Today we commemorate the fathers of the Seventh Ecumenical Council, the Second Council of Nicaea. This council was called together by the Empress Irene in 787 to condemn the heresy of iconoclasm that had broken out in the Church much earlier in the eighth century. We know that, even though this council condemned the heresy and restored the icons to their place of veneration in the Church, iconoclasm was to break out again in the ninth century and lasted until it was finally destroyed by the Empress Theodora. Today's feast commemorates all of those saints who were among those Empress Irene, but it also commemorates all those who struggled against the heresy of iconoclasm, and who laid the theological foundation for the eventual triumph of Orthodoxy.
The theological foundation laid by the great Fathers of the Church, Saint John of Damascus and Saint Theodore the Studite, is actually very simple in its directness and subtlety. It uses the evidence of the Scriptures, first of all, to show that not all images were forbidden under the Law of Moses, but, actually, only images of false gods, This is so, because, while the Lord God seems to forbid images in the Ten Commandments, further on in the Torah, in the discussion concerning the building of the Tabernacle, He commands the making of images. He instructs the people of Israel to make gold cherubim to adorn the lid of the Ark of the Covenant.
Yes, the only images that were in fact forbidden even under the Old Law were images of false gods. Other images, those commanded in the Torah, were recognized to be useful for devotion.
But that consideration, in itself, brings us to the second essential part of the theological argument of orthodoxy in favor of the images. While it is true that the Torah commands the making of images, where is the justification for the veneration of those images? It is in the Incarnation of Our Lord, God and Savior Jesus Christ itself. Saint Paul affirms in the Letter to the Colossians that in Christ the invisible God has become visible when the Apostle says: "He [Christ] is the image of the invisible God." Thus, because Christ has become man, taking on human nature as the means for our salvation, it has become possible to make images of Him, the True God.
This fact brings us to the third conclusion, which rests upon the truth of nature itself, namely the idea that whatever is done to the image is transferred to the prototype. In human cultures the world over, it is a commonplace that we show displeasure for worldly rulers and public figures by disfiguring and destroying their images. Thus, for example, we observe the universal practice of "burning in effigy," taking the image of a hated politician and setting it on fire. Everyone instinctually knows that this action is an insult to the person himself. The action against the image is transferred to the prototype, because the image participates in the identity of the prototype.
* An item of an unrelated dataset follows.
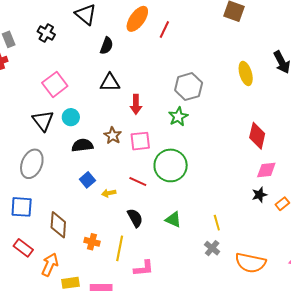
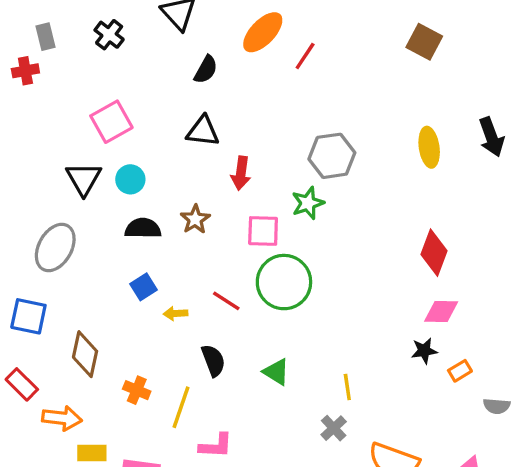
pink square: (140, 141) -> (263, 231), moved
orange arrow: (50, 265) -> (62, 418), turned 65

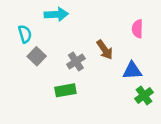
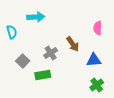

Since the very earliest days of Christianity, the existence of the icons has always been connected with the greatest of all icons, which by its existence itself seemed to justify and promote the existence of all the holy images. That icon is referred to as The Icon Not Made By Hands. This famous image of the face of the Lord Jesus was said to have been miraculously made by the Lord Jesus Himself, when He pressed His face against a cloth, which He sent to Abgar, the King of Edessa. Looking upon this image cured the king of leprosy.
The Icon Not Made By Hands in turn makes us contemplate the other, foundational "icon not made by hands," the image of God made in the very beginning: the human being. The very first book of the Bible, the Book of Genesis, tells us, "God said, 'Let us make the human being in our image and likeness... in the image of God He made them; male and female He created them.'" The likeness of that image was lost through sin, it is true, but it has been restored in Christ, the Image of the Invisible God. In Christ, we are all now renovated images of God, restored to the original glory of the likeness of God. This is the foundation of all of Christian ethics. We don't treat the images of God casually, carelessly or with contempt. We have the utmost respect for these "icons not made by hands" because whatever is done to the image is transferred to the prototype.